• Task prompt
Exactly transcribe the line that holds "M1280,248L1339,297L1407,348L1282,513L1150,408Z" and every remaining line of the records, up to and including the final one, with nothing else.

Collected data entries
• • • • • • •

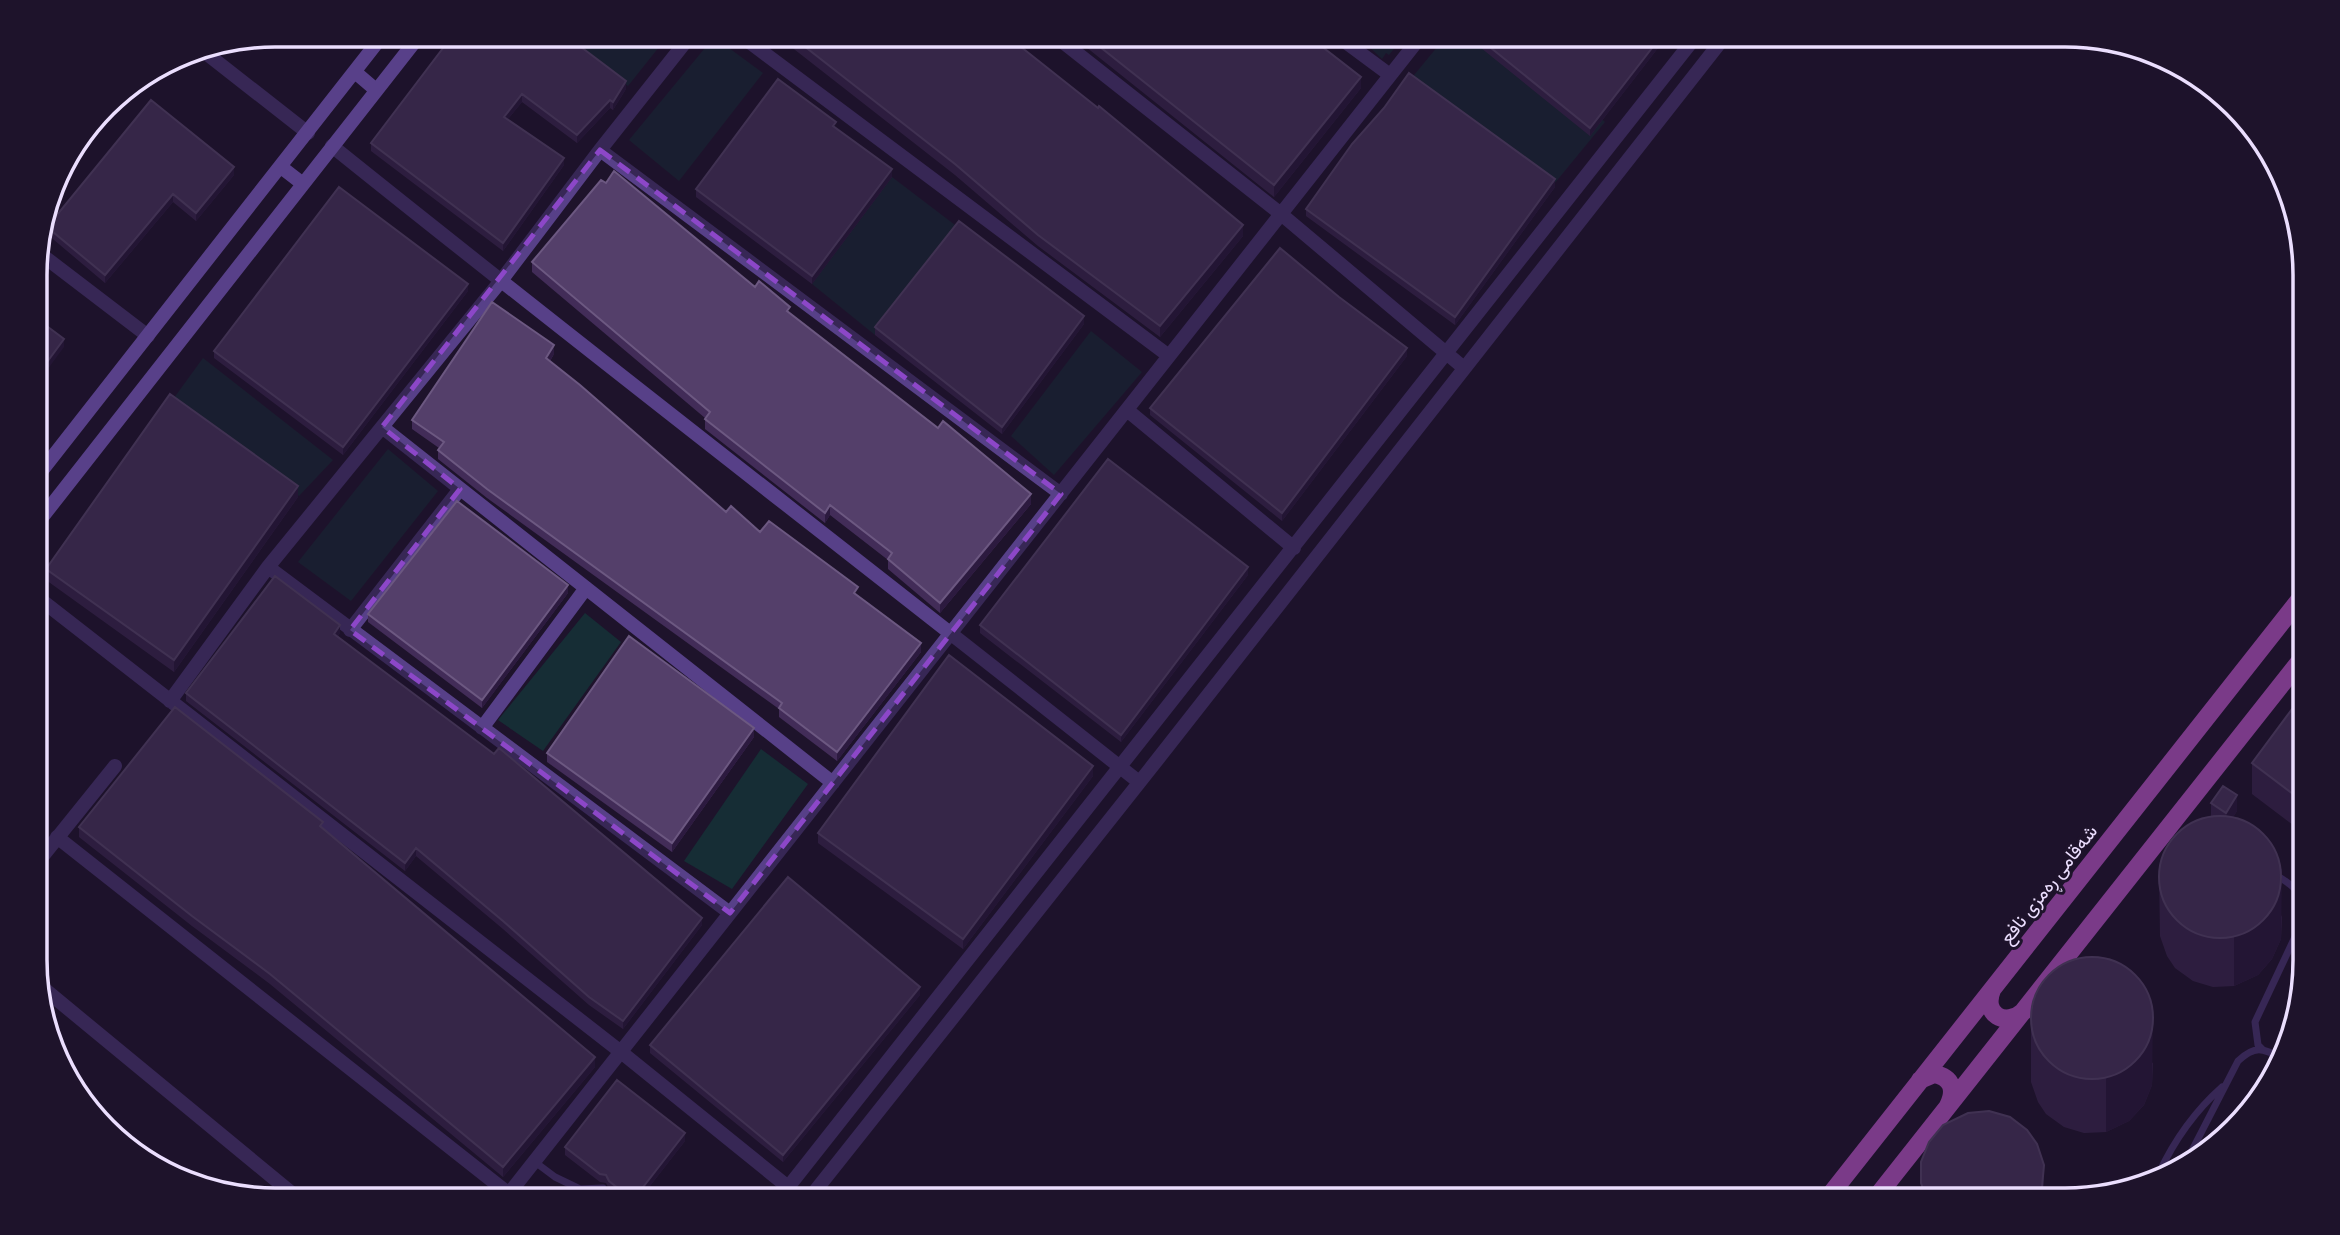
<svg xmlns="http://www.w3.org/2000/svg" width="2340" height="1235" viewBox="0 0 2340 1235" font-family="'Titillium Web',Vazirmatn,sans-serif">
<rect width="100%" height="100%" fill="#1e132b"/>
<path fill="#162d35" d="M561,35H654L663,42L628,86Z
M1357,35H1405L1389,55L1386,53L1382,59Z
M1447,35H1507L1605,122L1550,189L1410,80Z
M714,37L763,73L679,181L629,140Z
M892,177L959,228L875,335L812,284Z
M1091,331L1142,372L1054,475L1011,436Z
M203,358L333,460L299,496L171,402Z
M388,449L438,491L351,601L298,562Z
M585,613L621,642L543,751L498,720Z
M761,749L808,784L732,889L684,861Z"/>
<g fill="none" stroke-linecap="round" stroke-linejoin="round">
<path stroke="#574088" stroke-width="7" d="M2262,1049L2258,1045L2255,1022L2302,922C2305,895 2297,887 2274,874
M535,1162L555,1177L580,1189L603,1188
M2185,1164L2238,1061C2255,1045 2262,1048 2282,1058
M2159,1173C2174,1141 2195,1111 2222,1087"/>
<path stroke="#574088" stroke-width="14" d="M740,35L1169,356
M1054,35L1281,214L1464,368
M1336,35L1390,75
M202,50L308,133
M332,146C599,361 871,569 1139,782
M600,150L1061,494
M38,252L148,336
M1127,410L1294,548
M382,427L833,783
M268,567L730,913
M36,596L621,1052L788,1187
M350,630L460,489
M170,701L268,567L500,282L600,150L691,35
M482,728L586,588
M57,837L509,1194
M37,863L115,766
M37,983L300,1200
M504,1200L1422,35
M778,1200L1697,35
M808,1200L1150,769L1726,35"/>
<path stroke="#a179fa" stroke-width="14" d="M355,72L376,90
M281,167L303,184
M36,478L383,35
M36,525L420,35"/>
<path stroke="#ec6af9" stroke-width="18" d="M1992,990C1982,1014 2005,1028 2024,1011
M1920,1080L1934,1074C1952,1077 1956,1090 1948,1106
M1826,1200L2304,594
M1874,1200L2304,656"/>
</g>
<path fill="#422c58" d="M453,35L626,89L613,110L610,108L577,143L522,102L508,119L564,165L503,251L371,151V143Z
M665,35H675L672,40Z
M776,35H1006L1243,236L1160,337L1038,246L955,175Z
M1071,35H1307L1361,88L1274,197Z
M1465,35H1668L1590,136Z
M836,128L892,177L812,284L696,197V189Z
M234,175L196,221L173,202L105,283L47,234V227Z
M1555,187L1455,325L1306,216V209Z
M532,262L755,287L790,313L1031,504L940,613L888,569V560L830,515L825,523L705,429V418L532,272Z
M468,291L343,455L214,358V351Z
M1339,297L1407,356L1282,521L1150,415V408Z
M1084,324L1002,434L875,335V327Z
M554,354L550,361L726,512L760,532L858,596L921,652L837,761L779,717V709L487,498L438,459V450L439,448L412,429V420Z
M298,497L174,672L46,580V569Z
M1248,575L1121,742L980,633V625Z
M568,593L482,708L368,622V614Z
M340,633L338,636L702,925L623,1029L589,1005L503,929L416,856L405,871L186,701V693Z
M2304,693L2305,834L2252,794V763Z
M754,737L672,852L547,762V753Z
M1093,776L963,949L818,843V833Z
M2211,803L2237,811L2233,817L2282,917L2281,939L2272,959L2258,975L2234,986L2213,987L2193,981L2175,968L2167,956L2160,936L2159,866L2211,816Z
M79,827L323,828L595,1067L503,1177L270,984L192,926L79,837Z
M920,995L783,1162L650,1053V1045Z
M2031,1007L2153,1063L2152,1085L2144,1105L2129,1121L2106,1132L2084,1133L2064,1127L2046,1114L2038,1102L2031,1082Z
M685,1141L639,1200H623L609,1189L606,1183L600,1182L565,1155V1147Z
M1921,1162L2044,1200H1921Z"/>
<path fill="#2c1a3f" d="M1662,35H1668L1590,136V128Z
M1361,77V88L1274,197V185Z
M626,81V89L613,110V102Z
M522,94V102L504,124V117Z
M610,100V108L577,143V135Z
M564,158V165L503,251V243Z
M234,167V175L196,221V213Z
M892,169V177L812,284V276Z
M1555,179V187L1455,325V317Z
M173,194V202L105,283V275Z
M1243,225V236L1160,337V326Z
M468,284V291L343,455V447Z
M1084,316V324L1002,434V427Z
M64,339V347L36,385V377Z
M554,345V354L546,367V358Z
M1407,348V356L1282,521V513Z
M41,410V417L36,424V416Z
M298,486V497L174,672V660Z
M1031,494V504L940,613V603Z
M830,505V515L825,523V513Z
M1248,567V575L1121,742V735Z
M568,585V593L482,708V700Z
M340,625V633L334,641V634Z
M921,643V652L837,761V752Z
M754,728V737L672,852V843Z
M1093,766V776L963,949V939Z
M2237,795V811L2226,828V813Z
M416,848V856L405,871V863Z
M2282,868L2281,939L2272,959L2258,975L2234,986V937Z
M702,918V925L623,1029V1021Z
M920,987V995L783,1162V1155Z
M2153,1010L2152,1085L2144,1105L2129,1121L2106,1132V1079Z
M595,1057V1067L503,1177V1167Z
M685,1133V1141L639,1200H633Z
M2044,1165V1200H2037Z"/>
<path fill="#543f6a" stroke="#6c5881" stroke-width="2" d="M453,35H565L626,81L613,102L610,100L577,135L522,94L504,117L564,158L503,243L371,143Z
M790,35H1006L1098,108L1099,106L1243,225L1160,326L1038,235L955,164Z
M1085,35H1307L1361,77L1274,185Z
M1475,35H1662L1590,128Z
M1409,73L1555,179L1455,317L1306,209L1352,144L1384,108Z
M778,79L836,122L833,126L892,169L812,276L696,189Z
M151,100L234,167L196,213L173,194L105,275L47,227Z
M614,171L755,287L759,281L790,307L787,311L938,428L943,421L1031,494L940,603L888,559L892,553L830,505L825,513L705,419L710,412L532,262L601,180L606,183Z
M339,187L468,284L343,447L214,351Z
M959,221L1084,316L1002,427L875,327Z
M1280,248L1339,297L1407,348L1282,513L1150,408Z
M492,302L554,345L546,358L580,385L726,512L731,506L760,532L769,521L858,587L854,593L921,643L837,752L779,708L782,703L487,489L438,450L444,442L412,420Z
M36,318L64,339L36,377Z
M170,394L298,486L174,660L46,569Z
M36,406L41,410L36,416Z
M1108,459L1248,567L1121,735L980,625Z
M457,501L568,585L482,700L368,614Z
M275,576L340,625L334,634L494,754L499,748L702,918L623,1021L589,997L503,921L416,848L405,863L186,693Z
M629,636L754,728L672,843L547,753Z
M949,655L1093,766L963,939L818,833Z
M2304,693L2305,803L2252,763Z
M175,707L323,822L320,826L595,1057L503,1167L270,974L192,916L79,827Z
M2223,786L2237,795L2226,813L2211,803Z
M2159 877a61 61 0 1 1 122 0a61 61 0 1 1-122 0Z
M788,877L920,987L783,1155L650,1045Z
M2031 1018a61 61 0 1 1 122 0a61 61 0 1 1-122 0Z
M617,1080L685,1133L633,1200L609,1181L606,1175L600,1174L565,1147Z
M1989,1111L2010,1117L2027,1130L2037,1144L2044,1165L2042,1187L2037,1200H1927L1921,1183V1162L1929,1142L1943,1125L1968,1113Z"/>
<path d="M0 0H2340V1235H0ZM600,150L1061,494L730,913L350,630L460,489L382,427Z" fill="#1e132b" fill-opacity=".55" fill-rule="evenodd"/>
<path fill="none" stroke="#8c47c8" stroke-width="5" stroke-dasharray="14 9" stroke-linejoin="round" d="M600,150L1061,494L730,913L350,630L460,489L382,427Z"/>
<g text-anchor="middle" stroke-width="6" stroke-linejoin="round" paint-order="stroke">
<g font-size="19" fill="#ebdefe" stroke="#1e132b">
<text transform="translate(2048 884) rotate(-52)" y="7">شەقامی ڕەمزی نافع</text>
</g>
</g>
<path d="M0 0H2340V1235H0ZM275 47H2065A228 228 0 0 1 2293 275V960A228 228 0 0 1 2065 1188H275A228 228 0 0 1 47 960V275A228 228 0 0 1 275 47Z" fill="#1e132b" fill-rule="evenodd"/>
<path fill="none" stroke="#ebdefe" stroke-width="3.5" d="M275 47H2065A228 228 0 0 1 2293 275V960A228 228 0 0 1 2065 1188H275A228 228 0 0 1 47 960V275A228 228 0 0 1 275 47Z"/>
</svg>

• • • • • • •

• Result of the exercise
M1280,248L1339,297L1407,348L1282,513L1150,408Z
M492,302L554,345L546,358L580,385L726,512L731,506L760,532L769,521L858,587L854,593L921,643L837,752L779,708L782,703L487,489L438,450L444,442L412,420Z
M36,318L64,339L36,377Z
M170,394L298,486L174,660L46,569Z
M36,406L41,410L36,416Z
M1108,459L1248,567L1121,735L980,625Z
M457,501L568,585L482,700L368,614Z
M275,576L340,625L334,634L494,754L499,748L702,918L623,1021L589,997L503,921L416,848L405,863L186,693Z
M629,636L754,728L672,843L547,753Z
M949,655L1093,766L963,939L818,833Z
M2304,693L2305,803L2252,763Z
M175,707L323,822L320,826L595,1057L503,1167L270,974L192,916L79,827Z
M2223,786L2237,795L2226,813L2211,803Z
M2159 877a61 61 0 1 1 122 0a61 61 0 1 1-122 0Z
M788,877L920,987L783,1155L650,1045Z
M2031 1018a61 61 0 1 1 122 0a61 61 0 1 1-122 0Z
M617,1080L685,1133L633,1200L609,1181L606,1175L600,1174L565,1147Z
M1989,1111L2010,1117L2027,1130L2037,1144L2044,1165L2042,1187L2037,1200H1927L1921,1183V1162L1929,1142L1943,1125L1968,1113Z"/>
<path d="M0 0H2340V1235H0ZM600,150L1061,494L730,913L350,630L460,489L382,427Z" fill="#1e132b" fill-opacity=".55" fill-rule="evenodd"/>
<path fill="none" stroke="#8c47c8" stroke-width="5" stroke-dasharray="14 9" stroke-linejoin="round" d="M600,150L1061,494L730,913L350,630L460,489L382,427Z"/>
<g text-anchor="middle" stroke-width="6" stroke-linejoin="round" paint-order="stroke">
<g font-size="19" fill="#ebdefe" stroke="#1e132b">
<text transform="translate(2048 884) rotate(-52)" y="7">شەقامی ڕەمزی نافع</text>
</g>
</g>
<path d="M0 0H2340V1235H0ZM275 47H2065A228 228 0 0 1 2293 275V960A228 228 0 0 1 2065 1188H275A228 228 0 0 1 47 960V275A228 228 0 0 1 275 47Z" fill="#1e132b" fill-rule="evenodd"/>
<path fill="none" stroke="#ebdefe" stroke-width="3.5" d="M275 47H2065A228 228 0 0 1 2293 275V960A228 228 0 0 1 2065 1188H275A228 228 0 0 1 47 960V275A228 228 0 0 1 275 47Z"/>
</svg>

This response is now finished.